With everything that the state of Texas has endured in the last year and a half, from the pandemic to natural disasters, the TEA has declared all campuses and districts not rated, declaring a state of disaster.

The TEA recently released the 2021 accountability manual.

“It says district and campuses receive a ‘Not Rated’ declared state of disaster label overall and in each domain,” said Caldwell ISD, Superintendent Andrew Peters.

This is not the first year schools have seen this.

“It’s 2019, that’s the last time we had ratings was 2019,” added Peters.

Some schools like Bremond experienced a tough school year after forcing closures due to COVID outbreaks.

“There is not supposed to be a ranking, I mean this year, and in my opinion, there shouldn’t be a ranking for several years,” said Daryl Stuard, superintendent for Bremond ISD

As many difficulties faced superintendent Daryl Stuard acknowledges the battle some students may face along the way.

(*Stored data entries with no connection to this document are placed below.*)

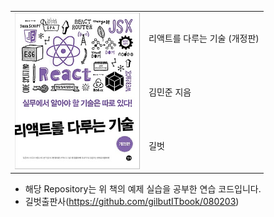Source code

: <table border="0" Cellpadding = "10" Cellspacing = "10">
    <tr>
        <td rowspan="5"><img src="book1.jpg" alt="리액트를 다루는 기술(개정판)" height="250" width="200"/></td>
        <td>리액트를 다루는 기술 (개정판)</td>                
    </tr>
    <tr>
        <td>김민준 지음</td>
    </tr> 
    <tr>
        <td> 길벗 </td>
    </tr> 
</table>

- 해당 Repository는 위 책의 예제 실습을 공부한 연습 코드입니다.
- 길벗출판사(https://github.com/gilbutITbook/080203)
 

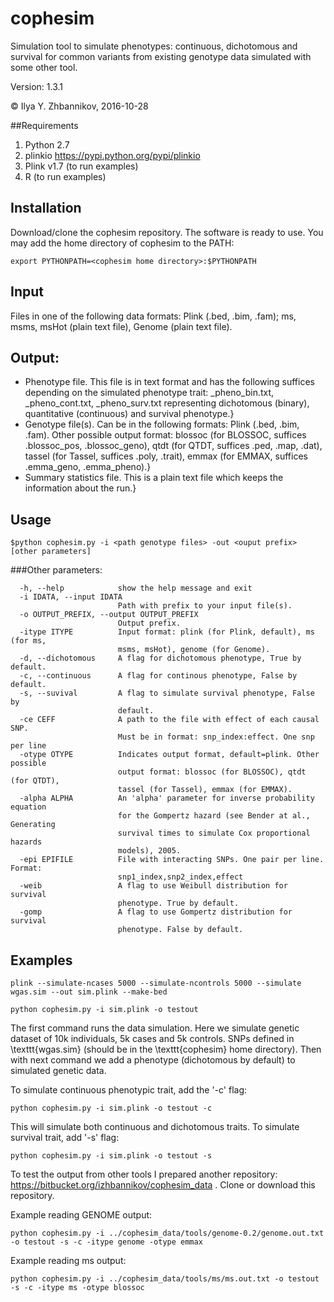 # cophesim

Simulation tool to simulate phenotypes: continuous, dichotomous and survival for common variants from existing genotype data simulated with some other tool.

Version: 1.3.1

© Ilya Y. Zhbannikov, 2016-10-28

##Requirements

1. Python 2.7
2. plinkio https://pypi.python.org/pypi/plinkio
3. Plink v1.7 (to run examples)
4. R (to run examples)

## Installation

Download/clone the cophesim repository. The software is ready to use. You may add the home directory of cophesim to the PATH:

```
export PYTHONPATH=<cophesim home directory>:$PYTHONPATH
```

## Input

Files in one of the following data formats: Plink (.bed, .bim, .fam); ms, msms, msHot (plain text file), Genome (plain text file).

## Output:

* Phenotype file. This file is in text format and has the following suffices depending on the simulated phenotype trait: _pheno_bin.txt, _pheno_cont.txt, _pheno_surv.txt representing dichotomous (binary), quantitative (continuous) and survival phenotype.}
* Genotype file(s). Can be in the following formats: Plink (.bed, .bim, .fam). Other possible output format: blossoc (for BLOSSOC, suffices  .blossoc_pos, .blossoc_geno), qtdt (for QTDT, suffices .ped, .map, .dat), tassel (for Tassel, suffices .poly, .trait), emmax (for EMMAX, suffices  .emma_geno, .emma_pheno).}
* Summary statistics file. This is a plain text file which keeps the information about the run.}

## Usage
```
$python cophesim.py -i <path genotype files> -out <ouput prefix> [other parameters]
```

###Other parameters:

```
  -h, --help            show the help message and exit
  -i IDATA, --input IDATA
                        Path with prefix to your input file(s).
  -o OUTPUT_PREFIX, --output OUTPUT_PREFIX
                        Output prefix.
  -itype ITYPE          Input format: plink (for Plink, default), ms (for ms,
                        msms, msHot), genome (for Genome).
  -d, --dichotomous     A flag for dichotomous phenotype, True by default.
  -c, --continuous      A flag for continous phenotype, False by default.
  -s, --suvival         A flag to simulate survival phenotype, False by
                        default.
  -ce CEFF              A path to the file with effect of each causal SNP.
                        Must be in format: snp_index:effect. One snp per line
  -otype OTYPE          Indicates output format, default=plink. Other possible
                        output format: blossoc (for BLOSSOC), qtdt (for QTDT),
                        tassel (for Tassel), emmax (for EMMAX).
  -alpha ALPHA          An 'alpha' parameter for inverse probability equation
                        for the Gompertz hazard (see Bender at al., Generating
                        survival times to simulate Cox proportional hazards
                        models), 2005.
  -epi EPIFILE          File with interacting SNPs. One pair per line. Format:
                        snp1_index,snp2_index,effect
  -weib                 A flag to use Weibull distribution for survival
                        phenotype. True by default.
  -gomp                 A flag to use Gompertz distribution for survival
                        phenotype. False by default.
```

## Examples

```
plink --simulate-ncases 5000 --simulate-ncontrols 5000 --simulate wgas.sim --out sim.plink --make-bed

python cophesim.py -i sim.plink -o testout
```
The first command runs the data simulation. Here we simulate genetic dataset of 10k individuals, 5k cases and 5k controls. SNPs defined in \texttt{wgas.sim} (should be in the \texttt{cophesim} home directory). Then with next command we add a phenotype (dichotomous by default) to simulated genetic data.

To simulate continuous phenotypic trait, add the '-c' flag:

```
python cophesim.py -i sim.plink -o testout -c
```

This will simulate both continuous and dichotomous traits. To simulate survival trait, add '-s' flag:

```
python cophesim.py -i sim.plink -o testout -s
```

To test the output from other tools I prepared another repository: https://bitbucket.org/izhbannikov/cophesim_data . Clone or download this repository.

Example reading GENOME output:

```
python cophesim.py -i ../cophesim_data/tools/genome-0.2/genome.out.txt -o testout -s -c -itype genome -otype emmax
```

Example reading ms output:

```
python cophesim.py -i ../cophesim_data/tools/ms/ms.out.txt -o testout -s -c -itype ms -otype blossoc
```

“I know everybody is going to struggle some because of COVID and everything everybody missed. There’s no way around it, I feel like we’ll fight the battle until these kids who were in pre-k until they graduate,” Stuard explained.

These superintendents are less concerned about the funding they’re possibly missing out on and focused on the bigger picture, the kids.

”To focus on the individual child if we can switch our focus from how well is the campus doing, district doing, to get every child to do better the ratings will come up when they come back,” explained Peters.

The last ratings these school districts received were both in the 80 percentiles.